Source document section start

Skip to main content
Pentaho Documentation

Pentaho Worker Nodes System Recommendations

There are several hardware, networking, and operating system recommendations for running the Pentaho Worker Nodes Product on one or more instances.

Resource Recommendations

This section provides basic resource requirements for running Pentaho Worker Nodes Product on an HCI instance. You can scale your own worker nodes environments based on your work item load. When aligning your available resources with the work item load you want to run, keep the following guidelines in mind:

  • A single instance of HCI requires 8 GB of RAM and 2 cores per machine, plus 50 GB of available disk space.
Resource Required amounts to run a single HCI instance
RAM 8 GB
CPU 2 cores
Available disk space 50 GB
  • A single worker node is configured for 8 GB of RAM and 2 cores from the cluster, plus 8 GB of available disk space. 
Resource Required amounts to run a single worker node
RAM 8 GB
CPU 2 cores
Available disk space 8 GB approximately

Given the above guidelines, a machine with 32 GB of RAM and 8 cores must reserve 8 GB and 2 cores for running the required HCI instance. You can, therefore, allocate the remaining 24 GB and 6 cores to running three worker nodes simultaneously.

Resource Required amounts to run 3 worker nodes simultaneously on a single HCI instance
RAM 32 GB = 8 GB (HCI instance) + 24 GB (8 GB per worker node)
CPU  8 cores = 2 cores (HCI instance) + 6 cores (2 cores per worker node)
Available disk space  75 GB   = 50 GB (HCI instance) + 25 GB (8 GB disk per worker node)

Use these guidelines to scale your resources. The more worker nodes you run simultaneously, the more hardware and resources you may need.

Single-Instance Systems Versus Multi-Instance Systems

An HCI system can have a single instance or it can have multiple instances of four or more. Each instance must meet the minimum RAM, CPU, and disk space requirements. 

Three instances are sufficient to perform leader election for distributing work. However, a multi-instance system requires a minimum of four instances because, with the minimum hardware requirements, three instances are not sufficient for running all HCI services at their recommended distributions. 

Single Instance System

A single-instance system is useful for testing and demonstration purposes. It requires only a single server and can perform all HCI functionality.

Source document section end

=== Exercise 1 ===
Answer these from the Pentaho worker nodes page:
(a) How much RAM and how many cores does a single HCI instance require?
(b) What is the minimum number of instances for a multi-instance system?
(c) What is a single-instance system useful for?
=== Exercise 2 ===
Please translate this sentence from the Pentaho worker nodes page into Spanish: "A single-instance system is useful for testing and demonstration purposes."
=== Exercise 3 ===
Return the stretch of the Pentaho worker nodes page from "Resource Recommendations" through "8 GB of available disk space.", copied word for word.
The items are not needed for this work.

Data extract section start

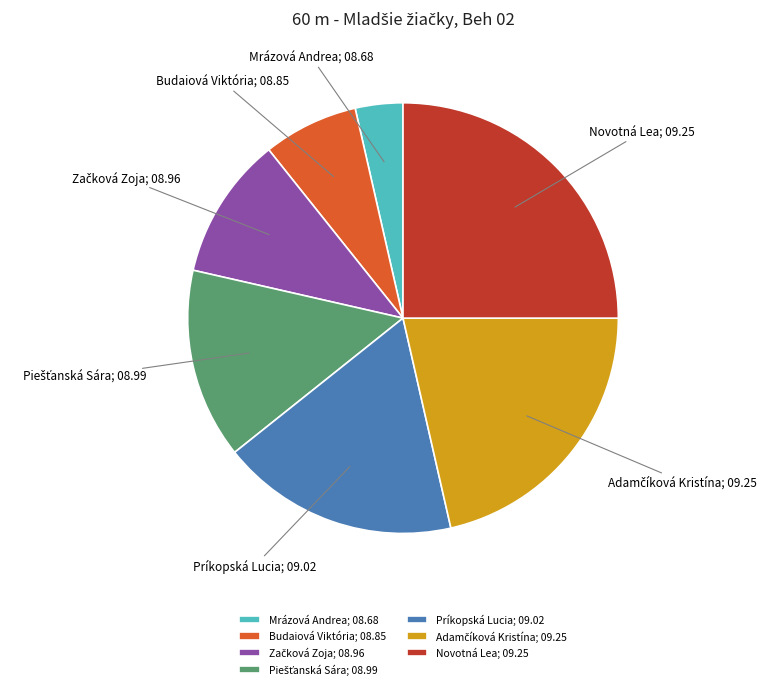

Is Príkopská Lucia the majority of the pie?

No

Data extract section end
Data extract section start

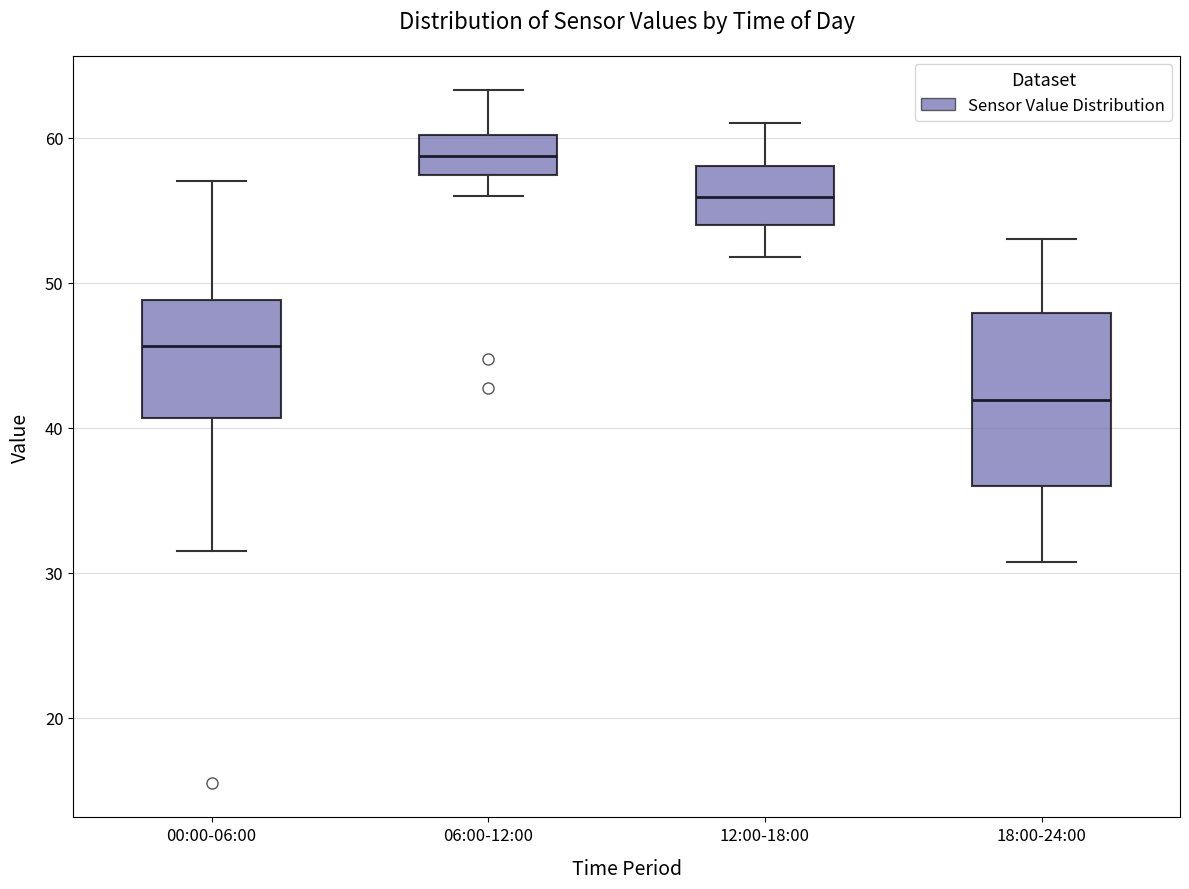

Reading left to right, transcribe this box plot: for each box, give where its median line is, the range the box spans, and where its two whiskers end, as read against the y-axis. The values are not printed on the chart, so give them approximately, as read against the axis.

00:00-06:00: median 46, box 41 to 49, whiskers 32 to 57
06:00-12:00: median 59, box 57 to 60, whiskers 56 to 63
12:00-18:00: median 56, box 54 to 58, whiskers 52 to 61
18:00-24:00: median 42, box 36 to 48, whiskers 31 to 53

Data extract section end

=== Task solution 1 ===
(a) 8 GB of RAM and 2 cores
(b) Four
(c) Testing and demonstration purposes

=== Task solution 2 ===
Un sistema de instancia única es útil para fines de prueba y demostración.

=== Task solution 3 ===
Resource Recommendations

This section provides basic resource requirements for running Pentaho Worker Nodes Product on an HCI instance. You can scale your own worker nodes environments based on your work item load. When aligning your available resources with the work item load you want to run, keep the following guidelines in mind:

  • A single instance of HCI requires 8 GB of RAM and 2 cores per machine, plus 50 GB of available disk space.
Resource Required amounts to run a single HCI instance
RAM 8 GB
CPU 2 cores
Available disk space 50 GB
  • A single worker node is configured for 8 GB of RAM and 2 cores from the cluster, plus 8 GB of available disk space.